Lai kini masih menjalani hukuman penjara selama 14 bulan setelah awal tahun ini didakwa bersalah atas kasus yang sama. Pendiri tabloid prodemokrasi The Apple Daily ini juga tengah diselidiki di bawah undang-undang keamanan nasional karena dicurigai bekerja sama dengan pihak asing untuk campur tangan dalam persoalan Hong Kong.
Putusan sidang pengadilan, Jumat (28/5/2021), juga menjatuhkan hukuman penjara 18 bulan masing-masing kepada mantan anggota parlemen Albert Ho dan Leung Kwok-hung, aktivis prodemokrasi Lee Cheuk-yan, serta pemimpin organisasi politik Figo Chan.
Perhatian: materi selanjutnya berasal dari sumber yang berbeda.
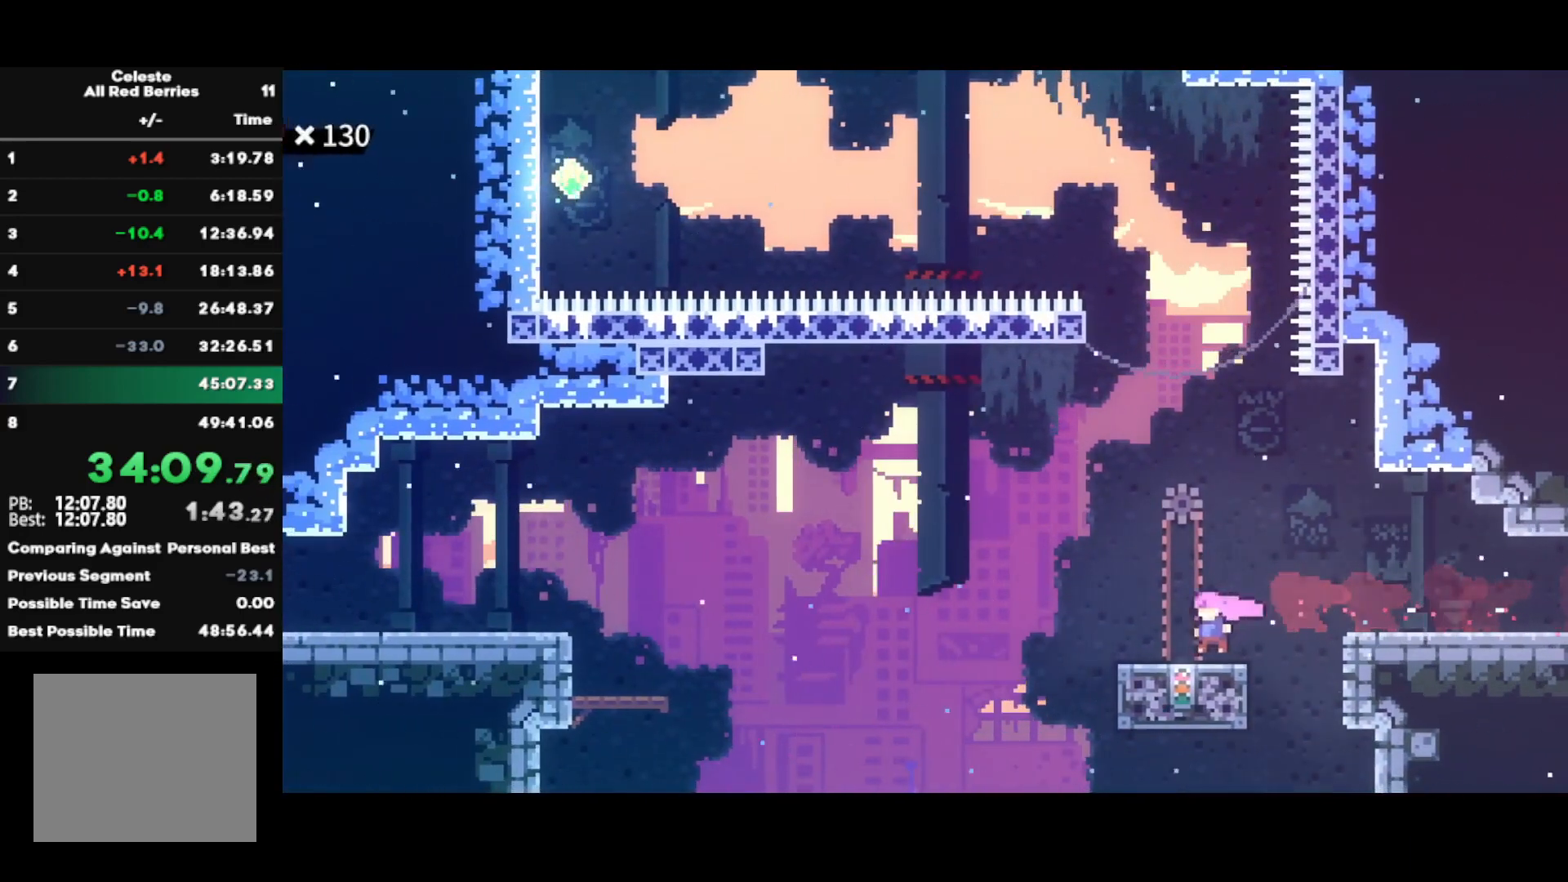
{"buttons": ["SQUARE"], "left_stick": "right", "right_stick": "center", "events": [[133, "left_stick", "center"], [417, "left_stick", "right"], [467, "SQUARE", "down"]]}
Tiga aktivis lain, yakni Yeung Sum, Cyd Ho, dan Avery Ng, dipenjara 14 bulan. Sementara hukuman penjara dua aktivis lainnya, Richard Tsoi dan Sin Chung-kai, ditunda.
Beberapa aktivis sudah menjalani masa hukuman penjara mereka yang diputuskan dalam sidang sebelumnya. Selama satu tahun terakhir, China memberangus kebebasan sipil untuk menekan gelombang protes. Otoritas Hong Kong telah menahan dan menghukum sebagian advokat prodemokrasi, termasuk Joshua Wong, pelajar pemimpin protes 2014. Namun, banyak juga yang telah melarikan diri ke luar negeri.
Menteri Luar Negeri Amerika Serikat Antony Blinken meminta otoritas Hong Kong untuk mencabut tuntutan terhadap warga yang mengekspresikan kebebasan berpendapatnya. Juru bicara Kementerian Luar Negeri China, Zhao Lijian, menuding AS mencampuri urusan China yang hendak memperbaiki sistem pemilu di Hong Kong. ”AS tidak peduli pada demokrasi dan hak rakyat Hong Kong, tetapi hanya mau mencampuri politik Hong Kong serta urusan dalam negeri China,” kata Zhao.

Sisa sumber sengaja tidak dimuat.